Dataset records
•••
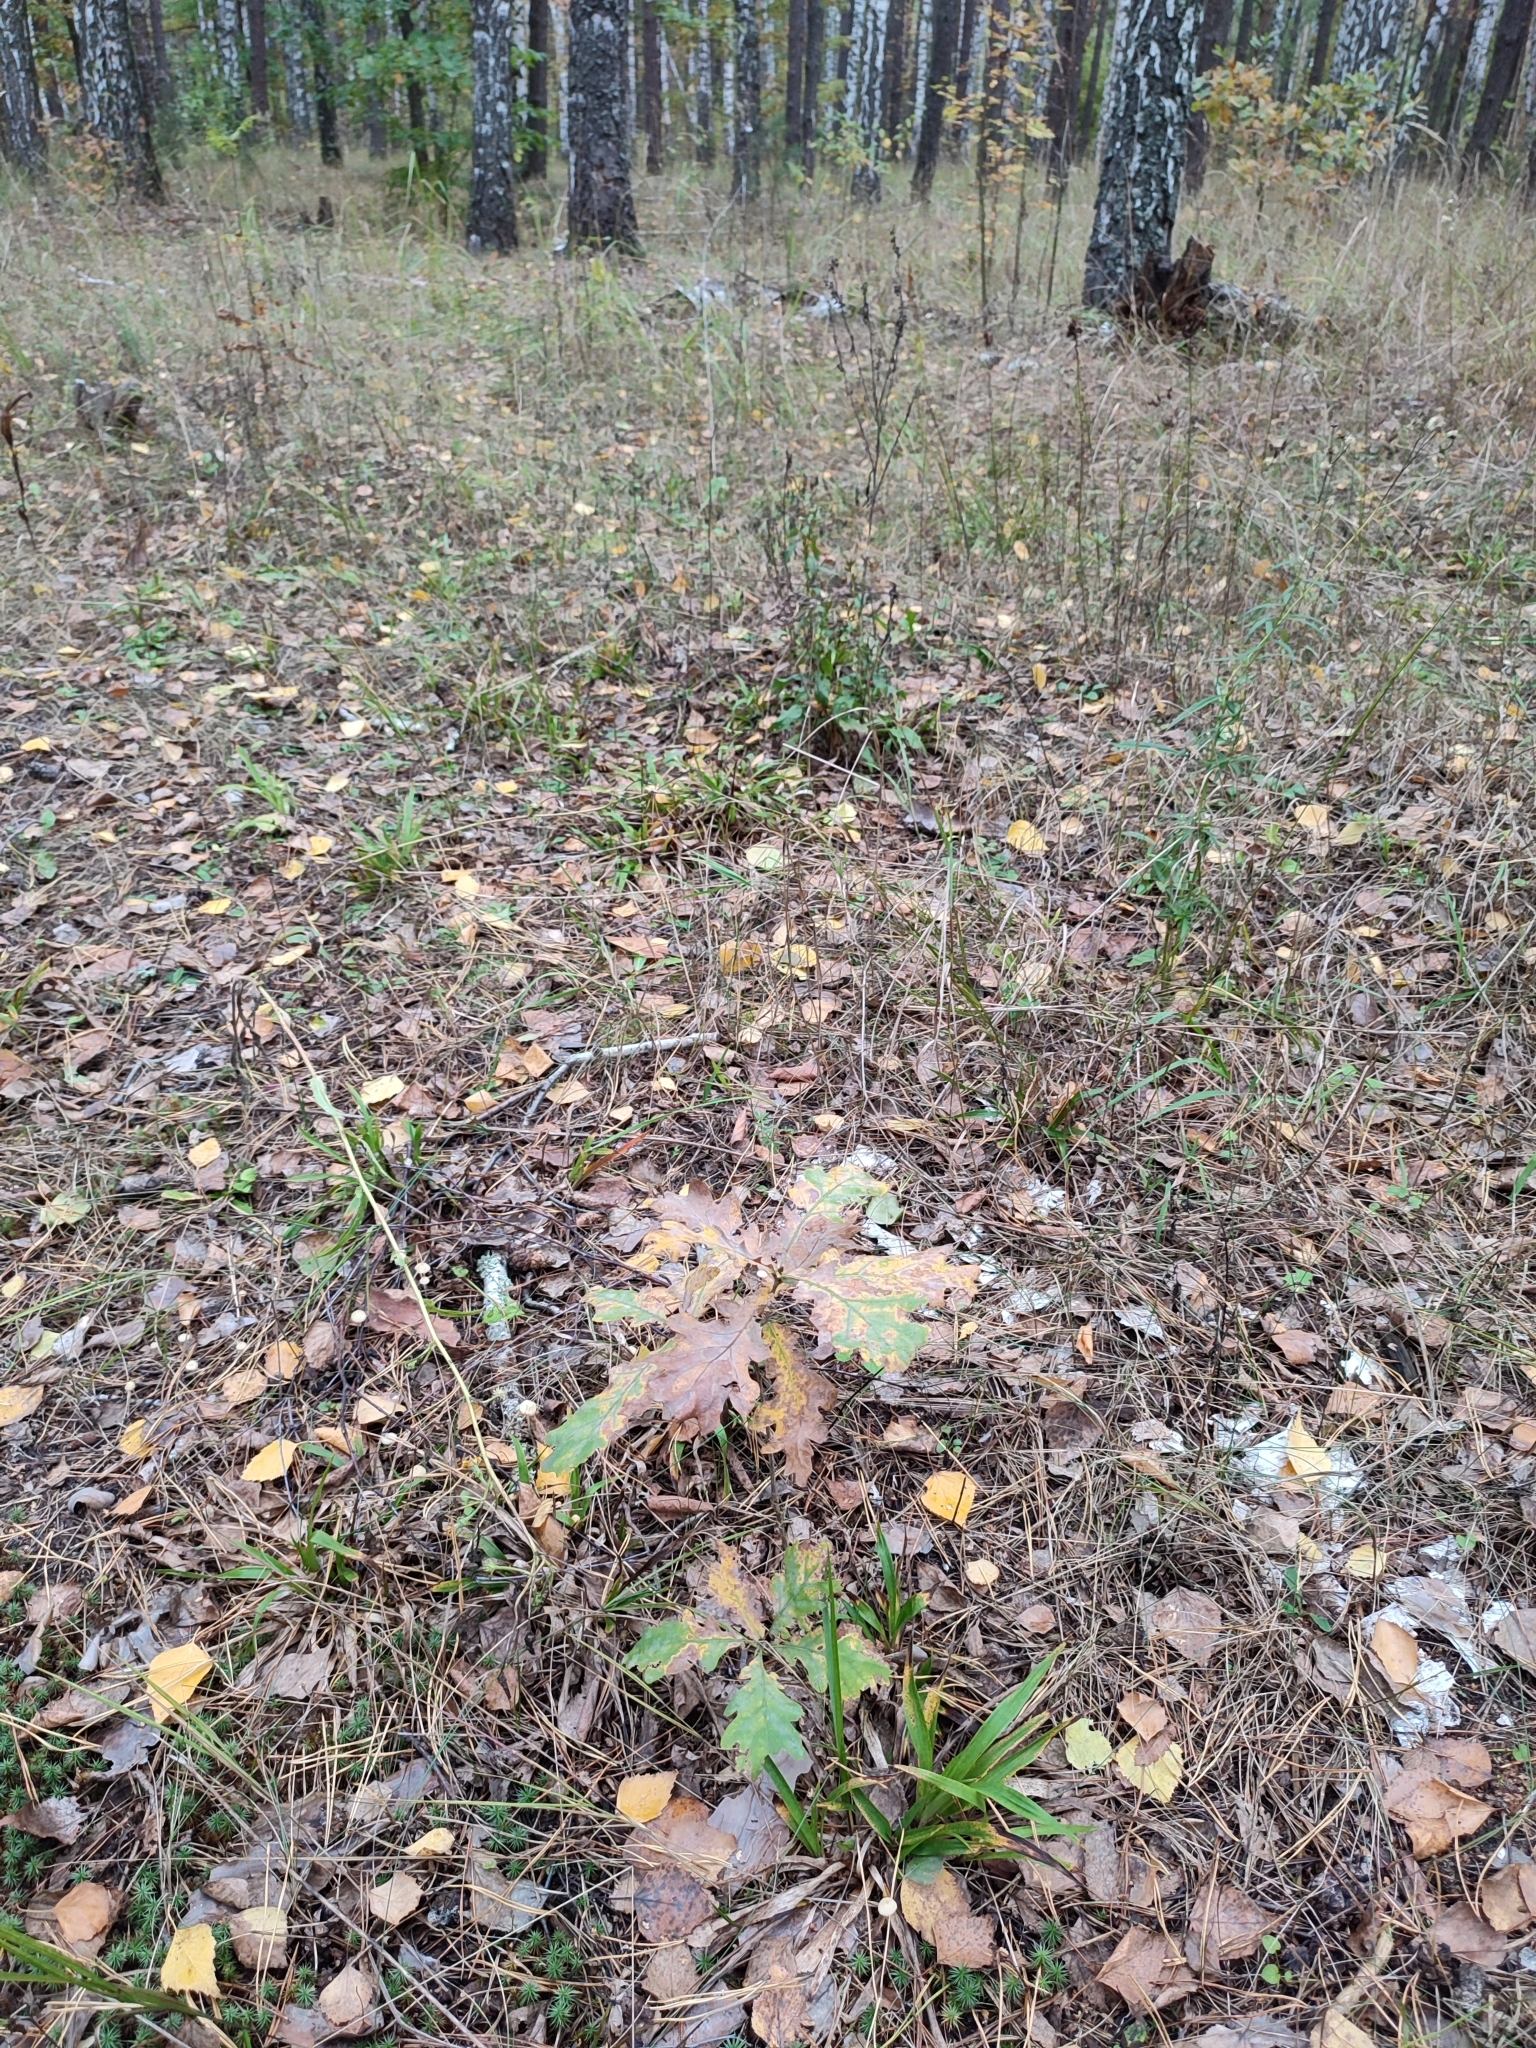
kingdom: Plantae
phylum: Tracheophyta
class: Magnoliopsida
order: Fagales
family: Fagaceae
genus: Quercus
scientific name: Quercus robur
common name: Pedunculate oak
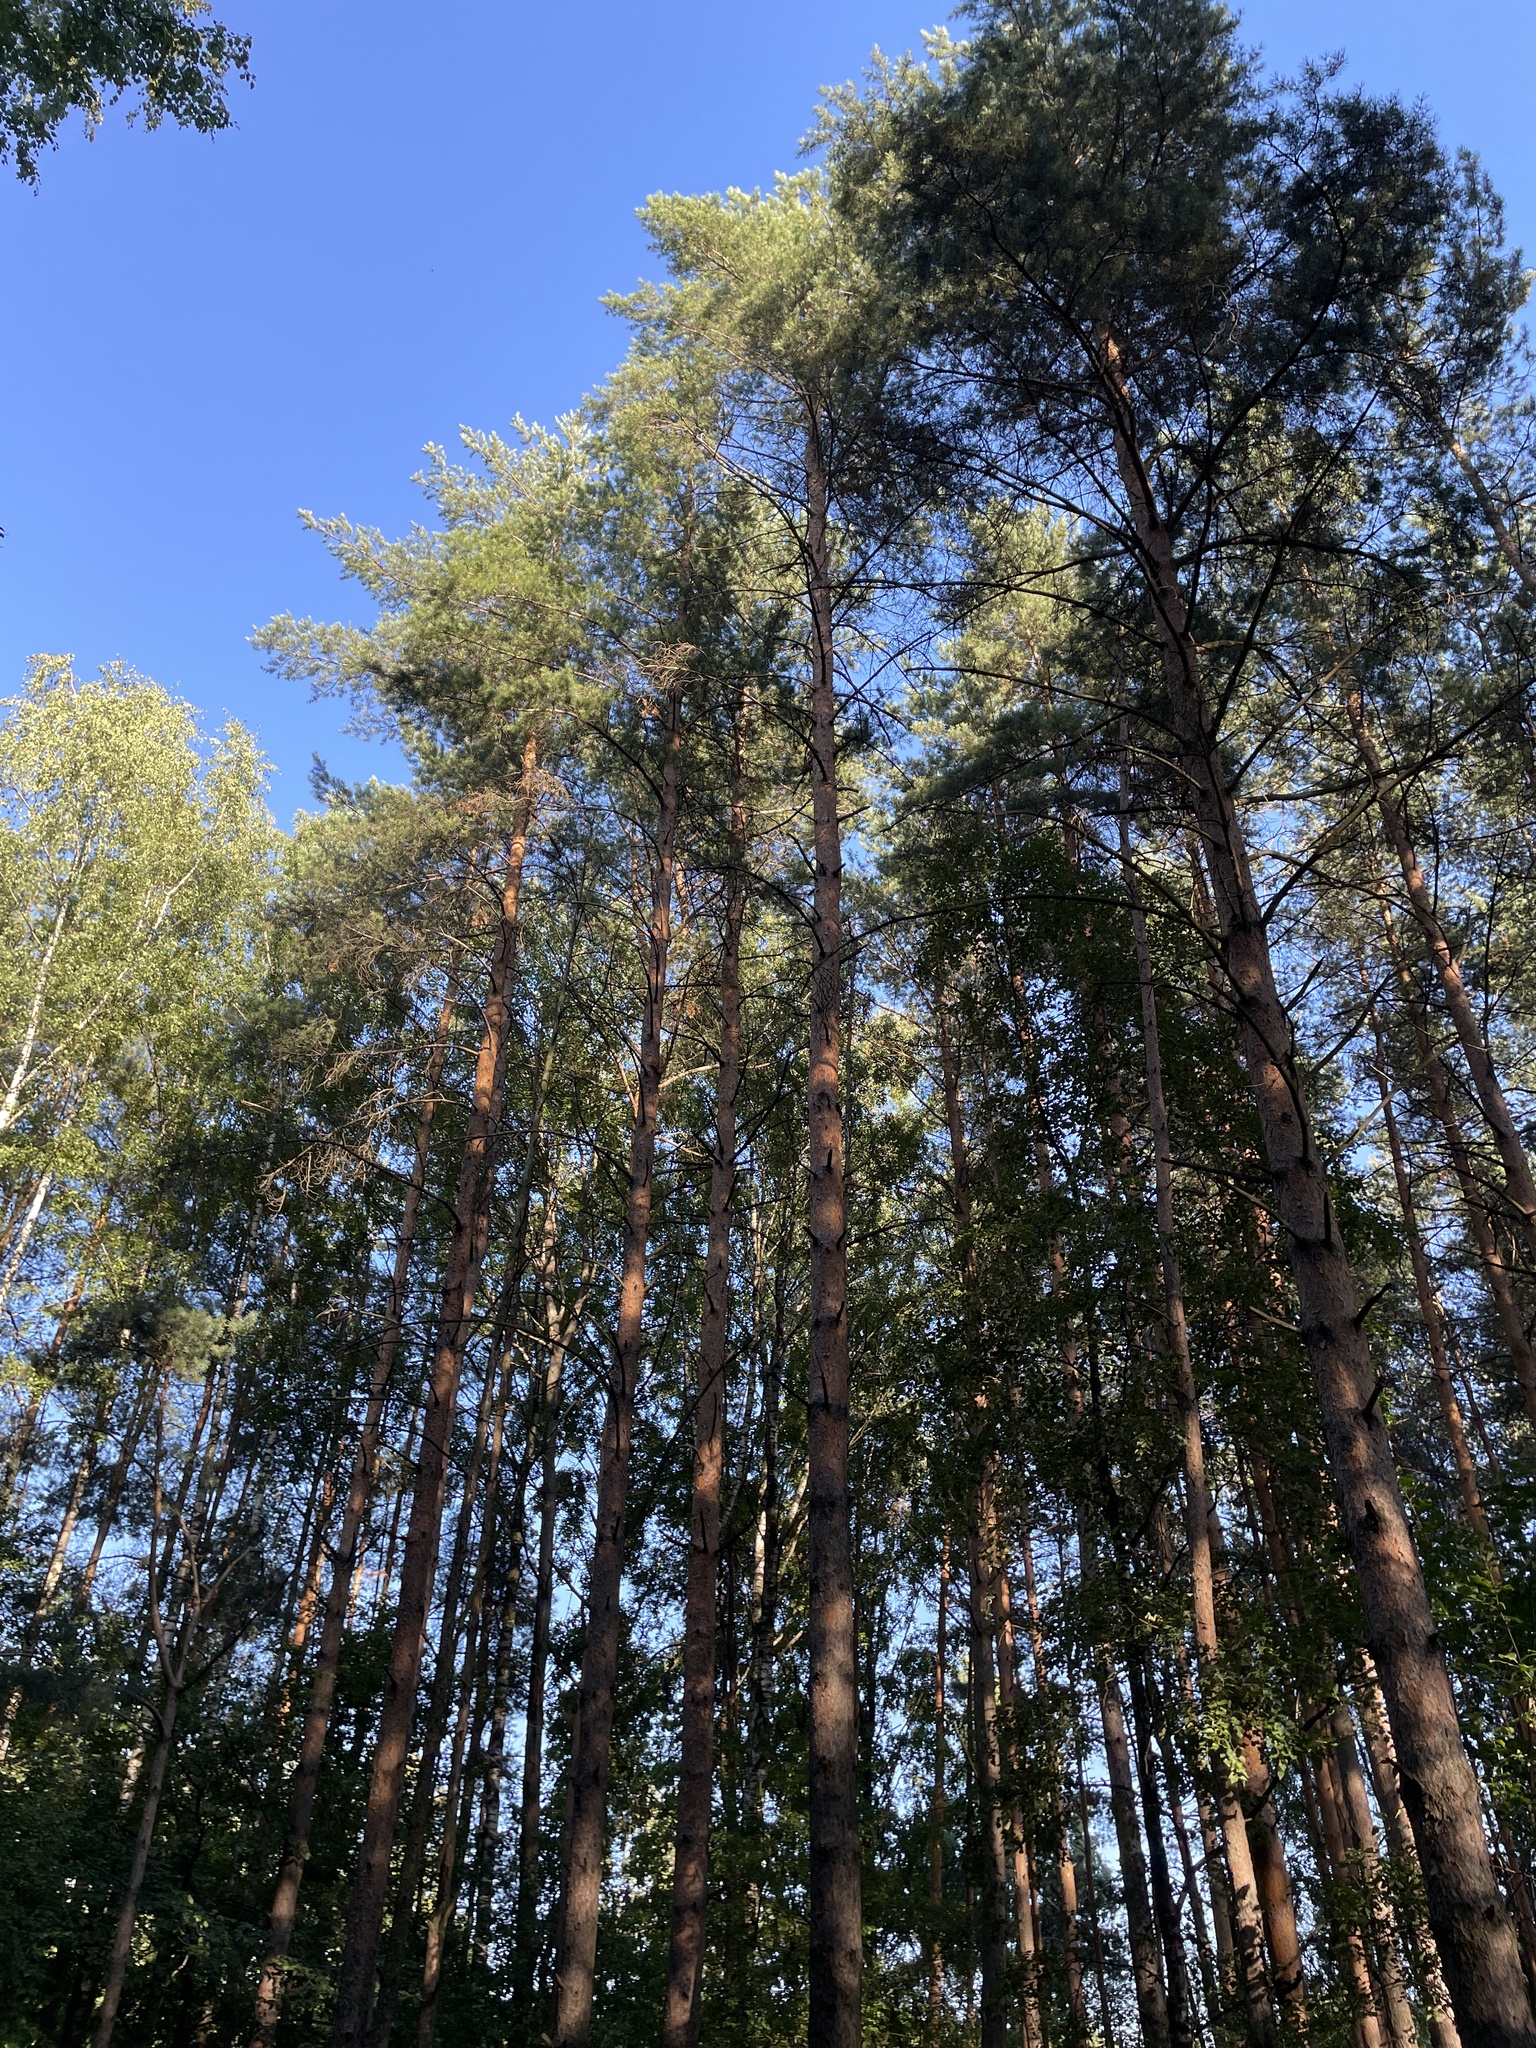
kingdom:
•••
Aim of the exercise -> Put the lines of all the records into a numbered list, skipping any blank lines. Leave the pictures out of your answer.

Result of the task ->
1. kingdom: Plantae
2. phylum: Tracheophyta
3. class: Magnoliopsida
4. order: Fagales
5. family: Fagaceae
6. genus: Quercus
7. scientific name: Quercus robur
8. common name: Pedunculate oak
9. kingdom:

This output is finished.